Giuseppe Mazzoni, Großmeister des Großorients von Italien, gründete in Rom die Propaganda Massonica Loggia. Das Ziel dieser Loge: Die größten Geister des Landes in einer eigenen Bauhütte (Synonym für Freimaurerloge) zu vereinen. Mitglieder wurden bedeutende Politiker, Dichter und Gelehrte:
Aurelio Saffi, Giosue Carducci, Francesco Crispi, Agostino Bertani, Nicola Fabrizi, Giuseppe Zanardelli, Giovanni Bovio, Quirico Filopanti, Giuseppe Ceneri, Oreste Regnoli, Luigi Orlando, Francesco Magni, Gaetano Tacconi, Giacomo Sani, Emilio Cipriani, Pietro Ripari, Eugenio Chiesa u.a. Nur der normale Bürger hatte keinen Zutritt. Giuseppe Mazzonis starb im Jahre 1880.
Die Loge wurde mit gleichem Ziel, der Aquisition von einflussreichen Leuten , 1887 unter dem Namen Propaganda Due (P2) neu gegründet. Sie sollte das maurerische Gegenstück zur römischen Kurienkongregation Propaganda Fide bilden. 1944 ging sie angesichts des Faschismus unter und wurde nach 1944 neu begründet.

1974 war sie schließlich so mächtig und einflussreich, dass auf dem Großlogentag der Freimaurer im Dezember einstimmig ein Auflösungsbeschluss verabschiedet wurde. 1976 wurde dieser endgültig wirksam. Doch dieses geschah nur auf dem Papier – so einfach kann man einen Zirkel derart mächtiger Leute nicht auflösen, es fanden weiterhin regelmäßige Treffen der P2 Brüder statt. Der Großmeister der Loge, Lizio Gelli, sicherte seinen Logenbrüdern die Geheimhaltung ihrer Namen zu.

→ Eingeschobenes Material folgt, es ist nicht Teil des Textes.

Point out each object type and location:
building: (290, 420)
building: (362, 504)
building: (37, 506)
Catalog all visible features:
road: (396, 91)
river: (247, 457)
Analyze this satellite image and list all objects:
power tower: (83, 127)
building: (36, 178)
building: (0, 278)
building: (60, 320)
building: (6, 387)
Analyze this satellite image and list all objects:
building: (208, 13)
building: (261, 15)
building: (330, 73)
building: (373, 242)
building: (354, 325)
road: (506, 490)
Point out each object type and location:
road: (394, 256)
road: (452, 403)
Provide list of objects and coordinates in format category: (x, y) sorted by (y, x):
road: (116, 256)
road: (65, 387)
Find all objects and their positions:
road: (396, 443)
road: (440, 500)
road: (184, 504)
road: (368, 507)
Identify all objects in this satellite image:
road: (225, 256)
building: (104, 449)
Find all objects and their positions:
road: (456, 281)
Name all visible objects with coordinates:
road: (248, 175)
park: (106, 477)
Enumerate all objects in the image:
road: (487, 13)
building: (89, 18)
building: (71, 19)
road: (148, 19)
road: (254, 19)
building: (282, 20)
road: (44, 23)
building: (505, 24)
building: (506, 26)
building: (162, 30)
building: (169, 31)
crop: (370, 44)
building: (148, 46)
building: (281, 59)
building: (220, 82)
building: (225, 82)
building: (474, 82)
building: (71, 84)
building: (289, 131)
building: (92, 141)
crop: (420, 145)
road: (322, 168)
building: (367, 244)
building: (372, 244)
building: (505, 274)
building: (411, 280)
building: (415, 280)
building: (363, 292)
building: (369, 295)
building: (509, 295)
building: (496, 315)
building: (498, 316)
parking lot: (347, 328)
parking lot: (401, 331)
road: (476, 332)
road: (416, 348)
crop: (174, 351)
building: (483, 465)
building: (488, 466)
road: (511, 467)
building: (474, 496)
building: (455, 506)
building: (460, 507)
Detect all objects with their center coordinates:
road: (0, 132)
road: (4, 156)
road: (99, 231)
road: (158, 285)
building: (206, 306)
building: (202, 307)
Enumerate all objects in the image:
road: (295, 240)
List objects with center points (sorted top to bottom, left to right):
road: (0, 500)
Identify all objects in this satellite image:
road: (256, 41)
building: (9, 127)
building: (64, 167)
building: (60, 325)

Lizio Gelli war ein überzeugter Faschist und schon bei den “Schwarzhemden“ Mussolinis aktiv. Er wurde später Verbindungsoffizier der Nazis und SS-Obersturmbannführer. Nach dem Krieg entkam er dem Tod durch Erschießen auf der sogenannten "Rattenlinie" nach Argentinien, welches Ziel vieler Nationalsozialisten und Nazi-Kollaborateure war. Er diente unter dem argentinischen Diktator, Juan Peron, über 10 Jahre als Wirtschaftsberater. Nachdem er nach Italien zurückgekehrt war, knüpfte er Kontakte zur Democratia Christiana sowie zu höchsten kirchlichen Kreisen.

Die P2 kooperiert sehr eng mit italienischen, aber auch mit ausländischen Geheimdiensten. So besaß das Pentagon angeblich eine komplette Liste aller Logenbrüder. Die Loge spielte in strategischen Plänen des amerikanischen Geheimdienstes eine große Rolle als Bollwerk gegen den Kommunismus in der Zeit des Kalten Krieges.
Nach einem Geheimtreffen Gellis in der US-Botschaft in Rom 1974 erhielt die P2 eine „internationale Legitimation“. Gesprächspartner waren Henry Kissinger, damals nationaler Sicherheitsberater des US-Präsidenten, und Alexander Haig, NATO Supreme Commander und Chief of Staff im Weißen Haus unter Präsident Nixon.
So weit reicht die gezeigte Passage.